**Exercise requirements:** Reproduce these lines, swapping "common name" for "vernacular name" throughout and leaving everything else unchanged.
## BEGIN Supplied records
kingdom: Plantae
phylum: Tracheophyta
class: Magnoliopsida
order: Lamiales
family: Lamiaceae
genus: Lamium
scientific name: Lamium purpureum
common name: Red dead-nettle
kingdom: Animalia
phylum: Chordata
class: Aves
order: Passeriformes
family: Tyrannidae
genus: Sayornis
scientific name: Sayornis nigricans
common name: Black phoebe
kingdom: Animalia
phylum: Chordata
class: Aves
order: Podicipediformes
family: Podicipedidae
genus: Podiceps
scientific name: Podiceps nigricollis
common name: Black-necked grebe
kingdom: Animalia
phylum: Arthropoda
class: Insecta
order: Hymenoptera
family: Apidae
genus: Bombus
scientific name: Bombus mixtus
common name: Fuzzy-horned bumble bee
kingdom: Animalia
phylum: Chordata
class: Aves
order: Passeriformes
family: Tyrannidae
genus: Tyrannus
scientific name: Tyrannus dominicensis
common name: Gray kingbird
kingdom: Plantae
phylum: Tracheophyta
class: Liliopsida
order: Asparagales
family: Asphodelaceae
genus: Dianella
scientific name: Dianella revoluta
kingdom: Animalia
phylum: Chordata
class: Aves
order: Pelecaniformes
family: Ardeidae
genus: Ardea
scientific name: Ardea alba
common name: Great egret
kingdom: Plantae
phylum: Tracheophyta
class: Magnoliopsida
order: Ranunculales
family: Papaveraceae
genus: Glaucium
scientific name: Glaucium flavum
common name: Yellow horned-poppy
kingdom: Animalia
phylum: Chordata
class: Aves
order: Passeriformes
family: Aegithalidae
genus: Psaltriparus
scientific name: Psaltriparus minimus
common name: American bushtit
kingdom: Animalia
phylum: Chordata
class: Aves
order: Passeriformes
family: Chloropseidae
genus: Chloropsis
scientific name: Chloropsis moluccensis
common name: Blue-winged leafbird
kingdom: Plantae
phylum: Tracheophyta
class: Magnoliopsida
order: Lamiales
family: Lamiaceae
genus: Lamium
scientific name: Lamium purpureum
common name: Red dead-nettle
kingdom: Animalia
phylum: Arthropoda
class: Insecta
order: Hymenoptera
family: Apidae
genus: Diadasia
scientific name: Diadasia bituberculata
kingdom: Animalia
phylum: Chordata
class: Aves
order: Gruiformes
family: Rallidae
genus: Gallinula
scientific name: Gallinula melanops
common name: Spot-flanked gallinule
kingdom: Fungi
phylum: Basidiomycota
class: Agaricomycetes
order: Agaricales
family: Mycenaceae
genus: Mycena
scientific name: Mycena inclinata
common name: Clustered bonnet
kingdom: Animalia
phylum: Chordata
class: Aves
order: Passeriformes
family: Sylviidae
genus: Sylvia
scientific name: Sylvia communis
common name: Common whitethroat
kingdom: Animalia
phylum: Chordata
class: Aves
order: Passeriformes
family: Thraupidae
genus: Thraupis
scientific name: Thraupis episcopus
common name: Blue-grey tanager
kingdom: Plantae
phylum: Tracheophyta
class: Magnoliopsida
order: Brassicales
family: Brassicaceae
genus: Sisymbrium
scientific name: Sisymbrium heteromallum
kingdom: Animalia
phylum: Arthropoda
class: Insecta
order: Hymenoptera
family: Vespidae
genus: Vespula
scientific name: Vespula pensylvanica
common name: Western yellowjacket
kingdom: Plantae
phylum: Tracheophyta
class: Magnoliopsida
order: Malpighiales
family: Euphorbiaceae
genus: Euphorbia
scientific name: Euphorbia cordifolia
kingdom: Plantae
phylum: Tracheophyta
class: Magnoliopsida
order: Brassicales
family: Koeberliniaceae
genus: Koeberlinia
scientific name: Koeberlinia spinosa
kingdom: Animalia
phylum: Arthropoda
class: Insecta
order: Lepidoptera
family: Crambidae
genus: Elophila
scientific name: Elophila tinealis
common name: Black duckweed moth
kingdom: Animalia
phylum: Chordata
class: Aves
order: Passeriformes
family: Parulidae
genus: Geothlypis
## END Supplied records
**In response:**
kingdom: Plantae
phylum: Tracheophyta
class: Magnoliopsida
order: Lamiales
family: Lamiaceae
genus: Lamium
scientific name: Lamium purpureum
vernacular name: Red dead-nettle
kingdom: Animalia
phylum: Chordata
class: Aves
order: Passeriformes
family: Tyrannidae
genus: Sayornis
scientific name: Sayornis nigricans
vernacular name: Black phoebe
kingdom: Animalia
phylum: Chordata
class: Aves
order: Podicipediformes
family: Podicipedidae
genus: Podiceps
scientific name: Podiceps nigricollis
vernacular name: Black-necked grebe
kingdom: Animalia
phylum: Arthropoda
class: Insecta
order: Hymenoptera
family: Apidae
genus: Bombus
scientific name: Bombus mixtus
vernacular name: Fuzzy-horned bumble bee
kingdom: Animalia
phylum: Chordata
class: Aves
order: Passeriformes
family: Tyrannidae
genus: Tyrannus
scientific name: Tyrannus dominicensis
vernacular name: Gray kingbird
kingdom: Plantae
phylum: Tracheophyta
class: Liliopsida
order: Asparagales
family: Asphodelaceae
genus: Dianella
scientific name: Dianella revoluta
kingdom: Animalia
phylum: Chordata
class: Aves
order: Pelecaniformes
family: Ardeidae
genus: Ardea
scientific name: Ardea alba
vernacular name: Great egret
kingdom: Plantae
phylum: Tracheophyta
class: Magnoliopsida
order: Ranunculales
family: Papaveraceae
genus: Glaucium
scientific name: Glaucium flavum
vernacular name: Yellow horned-poppy
kingdom: Animalia
phylum: Chordata
class: Aves
order: Passeriformes
family: Aegithalidae
genus: Psaltriparus
scientific name: Psaltriparus minimus
vernacular name: American bushtit
kingdom: Animalia
phylum: Chordata
class: Aves
order: Passeriformes
family: Chloropseidae
genus: Chloropsis
scientific name: Chloropsis moluccensis
vernacular name: Blue-winged leafbird
kingdom: Plantae
phylum: Tracheophyta
class: Magnoliopsida
order: Lamiales
family: Lamiaceae
genus: Lamium
scientific name: Lamium purpureum
vernacular name: Red dead-nettle
kingdom: Animalia
phylum: Arthropoda
class: Insecta
order: Hymenoptera
family: Apidae
genus: Diadasia
scientific name: Diadasia bituberculata
kingdom: Animalia
phylum: Chordata
class: Aves
order: Gruiformes
family: Rallidae
genus: Gallinula
scientific name: Gallinula melanops
vernacular name: Spot-flanked gallinule
kingdom: Fungi
phylum: Basidiomycota
class: Agaricomycetes
order: Agaricales
family: Mycenaceae
genus: Mycena
scientific name: Mycena inclinata
vernacular name: Clustered bonnet
kingdom: Animalia
phylum: Chordata
class: Aves
order: Passeriformes
family: Sylviidae
genus: Sylvia
scientific name: Sylvia communis
vernacular name: Common whitethroat
kingdom: Animalia
phylum: Chordata
class: Aves
order: Passeriformes
family: Thraupidae
genus: Thraupis
scientific name: Thraupis episcopus
vernacular name: Blue-grey tanager
kingdom: Plantae
phylum: Tracheophyta
class: Magnoliopsida
order: Brassicales
family: Brassicaceae
genus: Sisymbrium
scientific name: Sisymbrium heteromallum
kingdom: Animalia
phylum: Arthropoda
class: Insecta
order: Hymenoptera
family: Vespidae
genus: Vespula
scientific name: Vespula pensylvanica
vernacular name: Western yellowjacket
kingdom: Plantae
phylum: Tracheophyta
class: Magnoliopsida
order: Malpighiales
family: Euphorbiaceae
genus: Euphorbia
scientific name: Euphorbia cordifolia
kingdom: Plantae
phylum: Tracheophyta
class: Magnoliopsida
order: Brassicales
family: Koeberliniaceae
genus: Koeberlinia
scientific name: Koeberlinia spinosa
kingdom: Animalia
phylum: Arthropoda
class: Insecta
order: Lepidoptera
family: Crambidae
genus: Elophila
scientific name: Elophila tinealis
vernacular name: Black duckweed moth
kingdom: Animalia
phylum: Chordata
class: Aves
order: Passeriformes
family: Parulidae
genus: Geothlypis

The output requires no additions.